Back to writing

Cutting public-procurement search from 13 seconds to 150 milliseconds

As an intern, the first system I owned end to end was a search engine for Brazilian public procurement. Buyers inside government agencies needed to find tenders, contracts, and court rulings scattered across Comprasnet, the TCU, and the AGU: portals that didn’t talk to each other and had no real search. A study from the CGU found that 85% of public agencies were under-resourced for procurement planning, largely because finding precedent was so painful. People did it by hand.
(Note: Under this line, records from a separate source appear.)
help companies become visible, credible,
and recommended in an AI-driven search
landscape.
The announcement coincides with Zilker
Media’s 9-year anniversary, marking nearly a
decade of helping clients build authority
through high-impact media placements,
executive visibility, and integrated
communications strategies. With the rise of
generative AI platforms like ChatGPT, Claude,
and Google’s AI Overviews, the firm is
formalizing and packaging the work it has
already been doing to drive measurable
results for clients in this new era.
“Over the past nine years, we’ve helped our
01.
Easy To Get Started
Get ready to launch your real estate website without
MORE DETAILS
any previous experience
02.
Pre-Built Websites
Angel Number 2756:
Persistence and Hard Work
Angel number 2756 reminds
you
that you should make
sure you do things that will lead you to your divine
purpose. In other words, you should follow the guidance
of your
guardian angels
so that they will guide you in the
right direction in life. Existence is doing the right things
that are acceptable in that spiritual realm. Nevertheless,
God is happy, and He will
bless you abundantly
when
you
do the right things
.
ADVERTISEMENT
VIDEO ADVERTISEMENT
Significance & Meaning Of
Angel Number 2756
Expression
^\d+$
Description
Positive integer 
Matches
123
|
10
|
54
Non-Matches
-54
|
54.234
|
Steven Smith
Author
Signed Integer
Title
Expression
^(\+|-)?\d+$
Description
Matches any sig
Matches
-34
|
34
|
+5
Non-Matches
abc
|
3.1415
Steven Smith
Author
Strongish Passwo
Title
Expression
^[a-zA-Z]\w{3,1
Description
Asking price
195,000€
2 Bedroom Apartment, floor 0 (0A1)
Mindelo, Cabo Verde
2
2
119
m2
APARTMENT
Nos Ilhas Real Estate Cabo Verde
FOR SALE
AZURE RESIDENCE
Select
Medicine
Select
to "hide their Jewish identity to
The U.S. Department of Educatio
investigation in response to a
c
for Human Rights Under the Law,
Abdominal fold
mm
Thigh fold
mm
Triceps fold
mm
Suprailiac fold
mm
Our first version queried Postgres directly, with ILIKE and a pile of joins. Over a corpus that kept growing (we were ingesting around 600 new tenders a day, plus rulings and reference terms), a single search took about 13 seconds. For a tool meant to replace manual lookup, 13 seconds is the same as broken.

Where the time went

The slowness wasn’t one bug; it was the wrong tool. Full-text search over hundreds of thousands of long documents with ILIKE '%term%' can’t use an index, so every query scanned the whole table. Every extra OR clause for relevance made it worse. We were asking a relational database to be a search engine.

What I changed

I moved search to Apache Solr and treated indexing as a first-class part of the pipeline:

  • Modeled documents around how people actually searched (by object, agency, value range, and date) instead of mirroring the database schema.
  • Tuned analyzers for Portuguese (stemming, accent folding, stopwords) so “aquisição” and “aquisicao” matched.
  • Built a daily indexing job that normalized and enriched each new document before it hit the index, keeping queries fast as the corpus grew.
  • Kept Postgres as the system of record and let Solr own retrieval.

The result

Query time dropped from ~13 seconds to ~150 milliseconds, about a 98% reduction. The same search that used to make people wait now returned before they finished reading the page. The engine went on to back our procurement-planning product (DTR40) for three government clients, including the Ministry of Agriculture and the Federal District’s IT secretariat.

What it taught me

The lesson wasn’t “Solr is fast.” It was that performance problems are usually disguised modeling problems. Before reaching for caches or bigger machines, I now ask whether the data is even shaped for the question being asked. Most of the 98% came from that one decision: moving retrieval to a tool built for it, and designing the index around the user, not the table.